_WORK INSTRUCTION A_
In the post about streaming an Extra-Life gaming marathon, what capture device does the writer expect to buy for future streaming?

_PASSAGE TO READ_
+ + +

As previous mentioned, I participated to Extra-Life, an event to raise funds for Opération Enfant Soleil. The cause raised a total of 6,653,220 USD, with 6,767 USD coming from my team (a big thanks to Ludia for doubling our fund raising effort). I'm very happy with the experience, but the streaming component turned out to be a lot more complicated than expected.
Broadcasting it to the world
It is common for people to live-stream their gaming marathon over Twitch, encouraging people to donate for a good cause. The first thing needed is a streaming software. If you only need a simple streaming solution, the PS4 and Xbox One come with built-in streaming functionalities. For PC, you can use ShadowPlay, which is included in the Nvidia experience or Razer Cortex Gamecaster. However, if you want a more elaborate streaming solution, the two candidates are OBS Studio or Xsplit Gamecaster/Broadcaster.
OBS Studio, from Open Broadcasting Software, is an open source solution and a complete re-write of OBS Classic. Although it lacks many of the extensions found in the original version, its a very complete solution. You can separate your stream into different scenes, which can each show a different set of components. For example, you might want a static scene with text indicating that you will be right back. Another scene might be a composite between your game stream and your webcam. OBS Studio also provides extensive keyboard shortcut customization, which is very practical for scene switching. The sound mixing interface is pretty straight forward, although it needs a "testing" mode so I can validate if I have selected the proper volume levels. In the end, I used OBS Studio for my broadcast.
The other alternative would be Xsplit, using either the Gamecaster or the Broadcaster software. Fundamentally, both solution share the same core, but Gamecaster provides an simplified user interface. Like OBS, XSplit allows for the capture and mixing of multiple audio & video source. XSplit is a commercial solution, although Xsplit generously game out 3 month licenses to anyone that raised 10 USD. Trial licenses seem pretty easy to find around the web. I personally have not tried Xsplit, but have read amazing praise and feedback.
If you are using OBS or XSplit, you will need to capture the video of your game before streaming it. When gaming on the PC, the solution is easy : both OBS or XSplit can record the content of your screen and stream it to Twitch. On the console, capturing your game session is easiest additional hardware.
Searching the forums of streamer, I found that the community is split among three devices : the Elgato hd60, the AVerMedia Live Gamer EXTREME and the Razer Ripsaw. All three devices serve the same purpose, they allow an HDMI signal to be recorded over a USB 3.0 connections. Both the Elgato and AVerMedia cards are also available in PCI-e format. Only AVerMedia and Razor provide a component input which is necessary to record from a PS3 or an older console.
I decided to go for a cheaper alternative, streaming my Xbox One game session to a Windows 10 PC using the Xbox application. The solution worked well-enough, although recording the current screen makes it difficult to make on-the-fly changes. For future streaming, I'm likely to purchase a Razer Ripsaw, using the discount from Razer's Supported Streamer Program.

+ + +

_RECORDS FOR THIS EXERCISE_
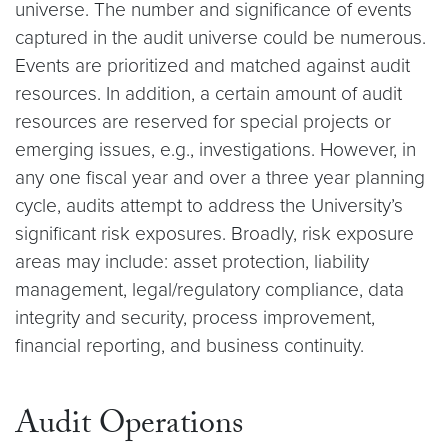
universe. The number and significance of events
captured in the audit universe could be numerous.
Events are prioritized and matched against audit
resources. In addition, a certain amount of audit
resources are reserved for special projects or
emerging issues, e.g., investigations. However, in
any one fiscal year and over a three year planning
cycle, audits attempt to address the University’s
significant risk exposures. Broadly, risk exposure
areas may include: asset protection, liability
management, legal/regulatory compliance, data
integrity and security, process improvement,
financial reporting, and business continuity.
Audit Operations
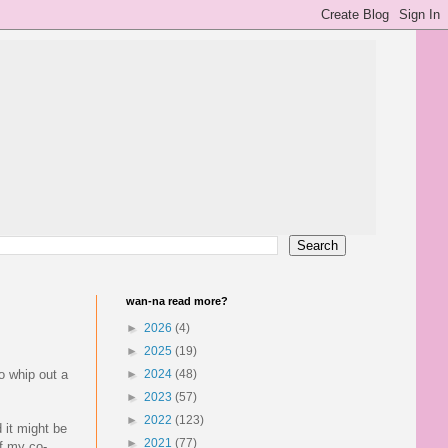
wan-na read more?
►
2026
(4)
►
2025
(19)
o whip out a
►
2024
(48)
►
2023
(57)
►
2022
(123)
 it might be
►
2021
(77)
f my co-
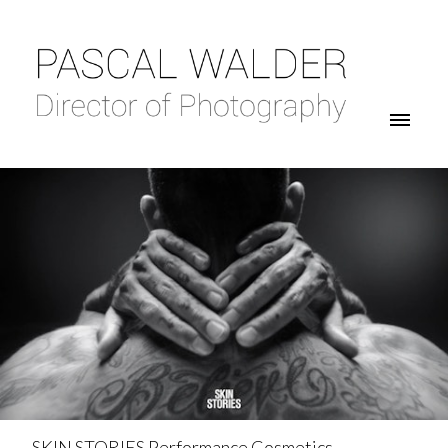
SKIN STORIES Performance Cosmetics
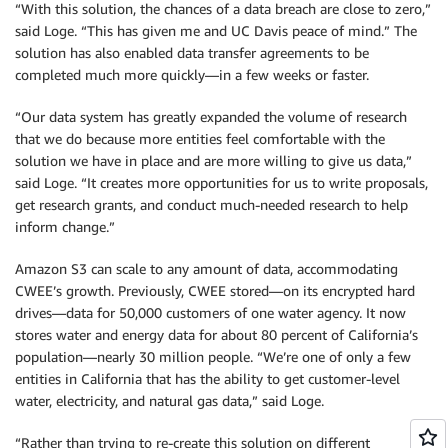
“With this solution, the chances of a data breach are close to zero,”
said Loge. “This has given me and UC Davis peace of mind.” The
solution has also enabled data transfer agreements to be
completed much more quickly—in a few weeks or faster.
“Our data system has greatly expanded the volume of research
that we do because more entities feel comfortable with the
solution we have in place and are more willing to give us data,”
said Loge. “It creates more opportunities for us to write proposals,
get research grants, and conduct much-needed research to help
inform change.”
Amazon S3 can scale to any amount of data, accommodating
CWEE’s growth. Previously, CWEE stored—on its encrypted hard
drives—data for 50,000 customers of one water agency. It now
stores water and energy data for about 80 percent of California’s
population—nearly 30 million people. “We’re one of only a few
entities in California that has the ability to get customer-level
water, electricity, and natural gas data,” said Loge.
“Rather than trying to re-create this solution on different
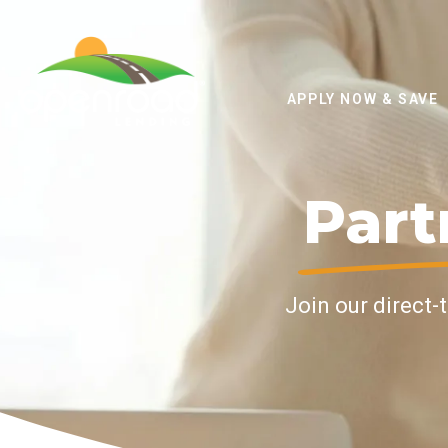
APPLY NOW & SAVE
Part
Join our direct-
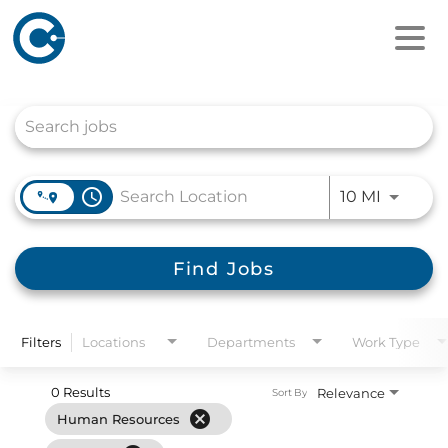
Job Search Page
access_time
Use LEFT
10 MI
Find Jobs
Filters
Locations
Departments
Work Type
0 Results
Relevance
Sort By
cancel
Human Resources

+ + +

_WORK INSTRUCTION B_
Rewrite the rows from the very first one through the line with "SKIN STORIES Performance Cosmetics", replacing "fiscal year" with "calendar year" and keeping everything else the same. Leave the pictures out.

_TASK ANSWER A_
A Razer Ripsaw.

_TASK ANSWER B_
universe. The number and significance of events
captured in the audit universe could be numerous.
Events are prioritized and matched against audit
resources. In addition, a certain amount of audit
resources are reserved for special projects or
emerging issues, e.g., investigations. However, in
any one calendar year and over a three year planning
cycle, audits attempt to address the University’s
significant risk exposures. Broadly, risk exposure
areas may include: asset protection, liability
management, legal/regulatory compliance, data
integrity and security, process improvement,
financial reporting, and business continuity.
Audit Operations
wan-na read more?
►
2026
(4)
►
2025
(19)
o whip out a
►
2024
(48)
►
2023
(57)
►
2022
(123)
 it might be
►
2021
(77)
f my co-
SKIN STORIES Performance Cosmetics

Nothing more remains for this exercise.